- A ministra Cármen Lúcia, do Supremo Tribunal Federal, determinou que o presidente Lula e o presidente do Congresso Nacional, Davi Alcolumbre, expliquem em cinco dias as mudanças na Lei da Ficha Limpa.
- A decisão é uma resposta a uma ação da Rede Sustentabilidade que contesta a validade da Lei Complementar nº 219/2025, que alterou critérios de inelegibilidade para políticos condenados.
- A Rede Sustentabilidade argumenta que a lei foi aprovada irregularmente, pois o Senado fez modificações sem devolver o texto à Câmara para nova análise.
- O partido pede ao STF que suspenda a vigência da lei e declare sua inconstitucionalidade, alegando que a norma enfraquece a proteção à moralidade e à probidade administrativa.
- Após as explicações, a Advocacia-Geral da União e a Procuradoria-Geral da República terão três dias para se manifestar. A manutenção da norma pode comprometer a integridade das eleições de 2026.

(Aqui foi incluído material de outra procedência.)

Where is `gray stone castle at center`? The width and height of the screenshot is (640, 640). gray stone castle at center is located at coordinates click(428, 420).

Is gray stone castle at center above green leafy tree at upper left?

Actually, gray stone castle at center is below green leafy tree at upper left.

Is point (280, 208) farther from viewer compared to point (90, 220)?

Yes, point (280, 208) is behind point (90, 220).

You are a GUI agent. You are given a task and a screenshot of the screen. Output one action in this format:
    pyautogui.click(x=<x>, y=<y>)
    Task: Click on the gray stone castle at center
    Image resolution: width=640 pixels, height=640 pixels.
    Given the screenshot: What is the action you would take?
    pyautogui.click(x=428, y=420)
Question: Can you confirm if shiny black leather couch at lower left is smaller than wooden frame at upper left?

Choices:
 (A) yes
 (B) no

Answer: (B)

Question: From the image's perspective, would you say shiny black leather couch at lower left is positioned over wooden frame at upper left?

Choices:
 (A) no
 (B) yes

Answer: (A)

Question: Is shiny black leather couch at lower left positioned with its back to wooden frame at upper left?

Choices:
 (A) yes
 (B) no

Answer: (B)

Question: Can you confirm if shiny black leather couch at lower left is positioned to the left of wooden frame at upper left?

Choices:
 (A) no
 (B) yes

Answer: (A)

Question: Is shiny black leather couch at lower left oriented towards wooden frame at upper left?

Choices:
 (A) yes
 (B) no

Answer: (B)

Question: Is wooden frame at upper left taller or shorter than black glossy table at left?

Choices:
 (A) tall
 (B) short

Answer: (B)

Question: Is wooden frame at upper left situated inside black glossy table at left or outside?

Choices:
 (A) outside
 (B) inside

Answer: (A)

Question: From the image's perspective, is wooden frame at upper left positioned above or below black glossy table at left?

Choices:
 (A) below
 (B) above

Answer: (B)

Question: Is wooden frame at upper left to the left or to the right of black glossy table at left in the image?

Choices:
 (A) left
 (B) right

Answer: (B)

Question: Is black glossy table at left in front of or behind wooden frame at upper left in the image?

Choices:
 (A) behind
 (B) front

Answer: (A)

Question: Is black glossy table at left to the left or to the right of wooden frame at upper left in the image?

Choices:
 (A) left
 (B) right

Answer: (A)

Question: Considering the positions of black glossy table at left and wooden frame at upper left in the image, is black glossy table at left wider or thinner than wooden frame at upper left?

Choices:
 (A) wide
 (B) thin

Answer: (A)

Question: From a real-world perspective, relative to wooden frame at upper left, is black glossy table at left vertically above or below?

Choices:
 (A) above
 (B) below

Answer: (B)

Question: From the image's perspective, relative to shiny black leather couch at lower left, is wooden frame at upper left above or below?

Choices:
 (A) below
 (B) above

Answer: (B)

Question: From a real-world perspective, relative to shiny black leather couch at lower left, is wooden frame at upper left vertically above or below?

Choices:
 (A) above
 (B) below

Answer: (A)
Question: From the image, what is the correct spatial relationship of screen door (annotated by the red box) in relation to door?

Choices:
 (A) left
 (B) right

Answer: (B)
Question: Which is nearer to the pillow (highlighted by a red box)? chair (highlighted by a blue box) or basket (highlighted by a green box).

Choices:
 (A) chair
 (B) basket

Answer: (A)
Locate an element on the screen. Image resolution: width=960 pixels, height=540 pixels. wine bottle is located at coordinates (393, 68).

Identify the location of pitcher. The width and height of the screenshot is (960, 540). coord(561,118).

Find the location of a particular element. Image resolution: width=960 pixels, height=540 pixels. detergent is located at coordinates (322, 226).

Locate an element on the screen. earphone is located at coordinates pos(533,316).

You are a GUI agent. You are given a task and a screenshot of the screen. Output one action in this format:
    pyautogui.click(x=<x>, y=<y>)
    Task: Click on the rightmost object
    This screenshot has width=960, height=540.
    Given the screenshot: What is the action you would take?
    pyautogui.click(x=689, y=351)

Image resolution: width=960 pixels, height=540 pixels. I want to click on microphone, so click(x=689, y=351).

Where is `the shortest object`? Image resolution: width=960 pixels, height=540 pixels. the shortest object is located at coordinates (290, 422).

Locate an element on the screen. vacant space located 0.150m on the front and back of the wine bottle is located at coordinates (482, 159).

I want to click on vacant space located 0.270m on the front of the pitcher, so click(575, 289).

A ministra Cármen Lúcia, do Supremo Tribunal Federal (STF), determinou que o presidente Lula e o presidente do Congresso Nacional, Davi Alcolumbre, apresentem explicações sobre as recentes mudanças na Lei da Ficha Limpa. O prazo para o envio das informações é de cinco dias, conforme ação da Rede Sustentabilidade que questiona a validade da nova norma.
A decisão ocorre em um contexto de controvérsia em torno da Lei Complementar nº 219/2025, que alterou critérios e prazos de inelegibilidade para políticos condenados. A Rede Sustentabilidade argumenta que a lei foi aprovada de forma irregular, já que o Senado teria feito modificações sem devolver o texto à Câmara para nova análise. O partido pede que o STF suspenda a vigência da lei e declare sua inconstitucionalidade.
Cármen Lúcia destacou a urgência do caso e aplicou um rito abreviado, permitindo que o processo seja julgado diretamente pelo plenário do STF. Após as explicações de Lula e Alcolumbre, a Advocacia-Geral da União e a Procuradoria-Geral da República terão três dias para se manifestar.
O partido alega que a nova lei representa um retrocesso institucional, ao enfraquecer a proteção à moralidade e à probidade administrativa, princípios fundamentais da Constituição. A manutenção da norma, segundo a legenda, pode comprometer a integridade das eleições de 2026.